- _WHAT THE EXERCISE ASKS_: Edit the data from its first line up to and including the line with "matthew@eventmerch.com", replacing "Subscribe" with "Sign Up" and keeping everything else the same. Leave the pictures out of your answer.

- _RAW DATA_:
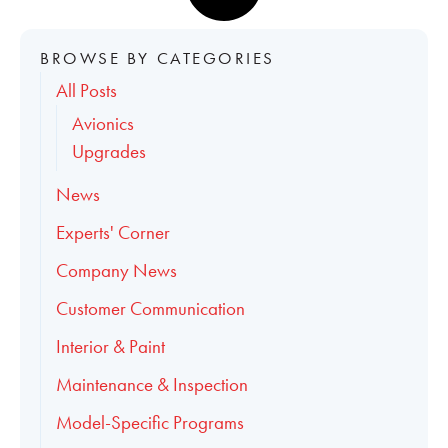
BROWSE BY CATEGORIES
All Posts
Avionics
Upgrades
News
Experts' Corner
Company News
Customer Communication
Interior & Paint
Maintenance & Inspection
Model-Specific Programs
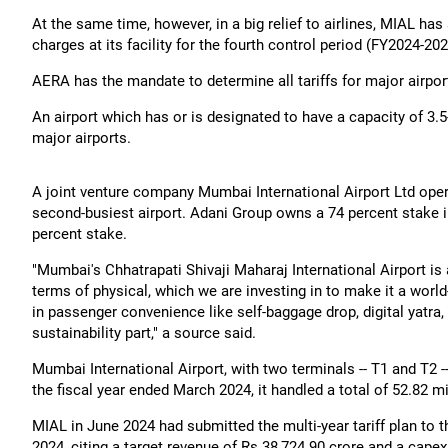
At the same time, however, in a big relief to airlines, MIAL ha
charges at its facility for the fourth control period (FY2024-2
AERA has the mandate to determine all tariffs for major airport
An airport which has or is designated to have a capacity of 3.
major airports.
A joint venture company Mumbai International Airport Ltd ope
second-busiest airport. Adani Group owns a 74 percent stake i
percent stake.
"Mumbai's Chhatrapati Shivaji Maharaj International Airport is
terms of physical, which we are investing in to make it a world
in passenger convenience like self-baggage drop, digital yatra,
sustainability part," a source said.
Mumbai International Airport, with two terminals -- T1 and T2 
the fiscal year ended March 2024, it handled a total of 52.82 m
MIAL in June 2024 had submitted the multi-year tariff plan to 
2024, citing a target revenue of Rs 38,724.90 crore and a capex 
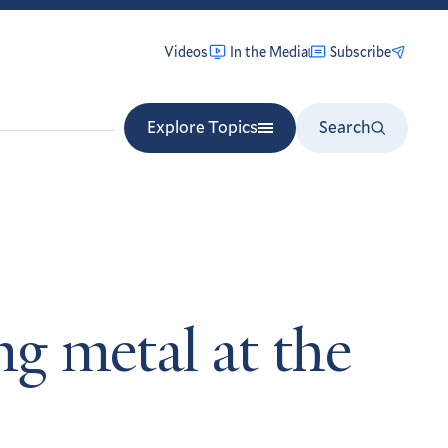
Videos
In the Media
Subscribe
Explore Topics
Search
ng metal at the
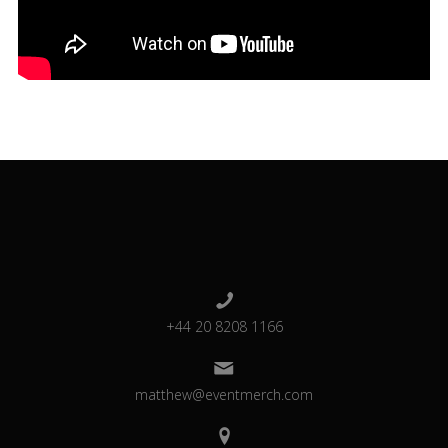
+44 20 8208 1166
matthew@eventmerch.com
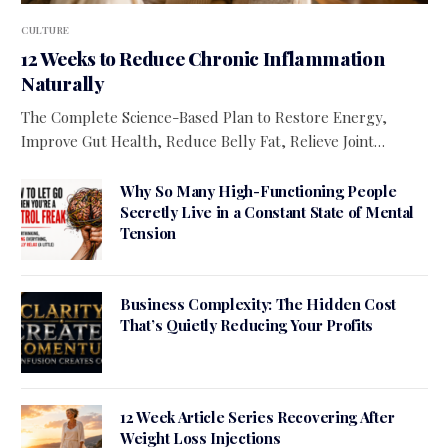
CULTURE
12 Weeks to Reduce Chronic Inflammation
Naturally
The Complete Science-Based Plan to Restore Energy,
Improve Gut Health, Reduce Belly Fat, Relieve Joint…
Why So Many High-Functioning People
Secretly Live in a Constant State of Mental
Tension
Business Complexity: The Hidden Cost
That’s Quietly Reducing Your Profits
12 Week Article Series Recovering After
Weight Loss Injections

- _TASK SOLUTION_:
BROWSE BY CATEGORIES
All Posts
Avionics
Upgrades
News
Experts' Corner
Company News
Customer Communication
Interior & Paint
Maintenance & Inspection
Model-Specific Programs
At the same time, however, in a big relief to airlines, MIAL ha
charges at its facility for the fourth control period (FY2024-2
AERA has the mandate to determine all tariffs for major airport
An airport which has or is designated to have a capacity of 3.
major airports.
A joint venture company Mumbai International Airport Ltd ope
second-busiest airport. Adani Group owns a 74 percent stake i
percent stake.
"Mumbai's Chhatrapati Shivaji Maharaj International Airport is
terms of physical, which we are investing in to make it a world
in passenger convenience like self-baggage drop, digital yatra,
sustainability part," a source said.
Mumbai International Airport, with two terminals -- T1 and T2 
the fiscal year ended March 2024, it handled a total of 52.82 m
MIAL in June 2024 had submitted the multi-year tariff plan to 
2024, citing a target revenue of Rs 38,724.90 crore and a capex 
Videos
In the Media
Sign Up
Explore Topics
Search
ng metal at the
+44 20 8208 1166
matthew@eventmerch.com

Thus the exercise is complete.